Yesterday I made roast chicken and I followed all of the instructions to the letter. Well, except for two things. I didn't have the right equipment to truss the birds (but that wouldn't affect the taste) and I forgot to salt them when turning them, but otherwise I followed the instructions precisely!
It involved salting the cavity of the chicken and then rubbing the inside with butter, and then rubbing the outside with butter (after drying off the chicken). They are placed in a roasting pan at 425 for 15 minutes to brown (you have to turn it onto it's side after 5 minutes, and then onto its other side for the last 5 minutes too!) and then heat is reduced to 350 and you start basting with a mix of veg. oil and melted butter.

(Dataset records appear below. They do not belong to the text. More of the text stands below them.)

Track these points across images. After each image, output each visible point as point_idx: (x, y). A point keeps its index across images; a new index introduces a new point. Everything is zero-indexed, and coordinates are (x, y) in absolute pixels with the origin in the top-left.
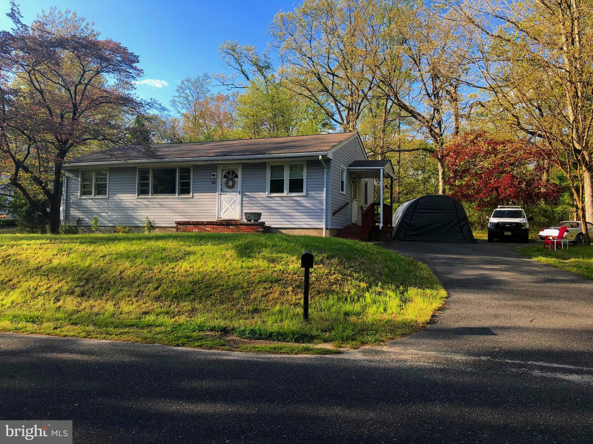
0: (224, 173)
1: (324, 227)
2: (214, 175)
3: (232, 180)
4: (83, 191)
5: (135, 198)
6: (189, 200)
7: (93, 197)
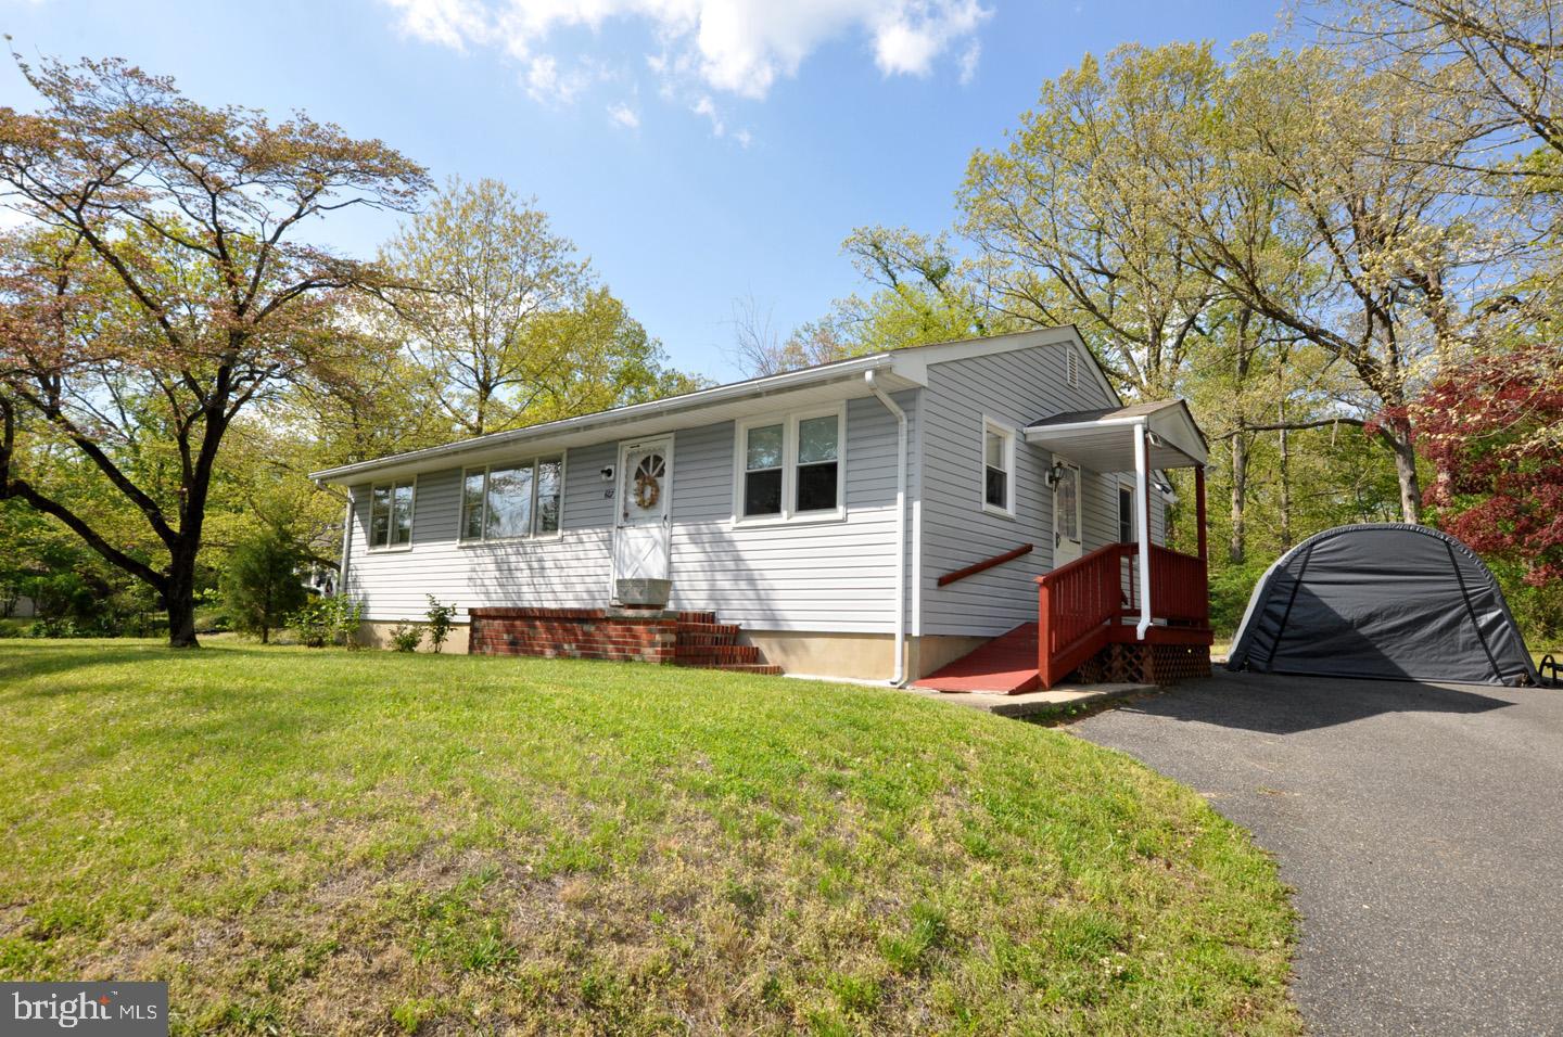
0: (636, 463)
1: (897, 630)
2: (609, 473)
3: (653, 483)
4: (376, 535)
5: (454, 547)
6: (555, 548)
7: (387, 548)
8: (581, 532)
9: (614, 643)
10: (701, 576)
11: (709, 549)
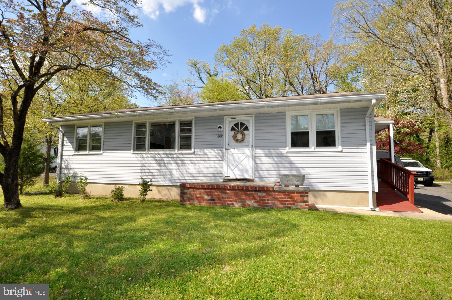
0: (232, 125)
1: (370, 190)
2: (220, 127)
3: (242, 133)
4: (78, 146)
5: (130, 154)
6: (190, 156)
7: (87, 152)
8: (205, 150)
9: (279, 201)
10: (272, 169)
11: (276, 159)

And you baste. And baste. And baste. Did I mention basting? You do this at 10 minute intervals until the chicken is done. It took a little longer than it might have otherwise because I'm sort of a noob at this so I think I had the oven door open too long at times.
But this is how they turned out after nearly 2 hours of roasting:


They were absolutely delicious
And they had the crispiest, goldenest skin.And today if I can get ahold of my sister, I'm going to make chicken noodle soup with the leftovers. She has this really lovely recipe that uses what's left over from roast chicken to make it and it's so wonderful. I can't wait!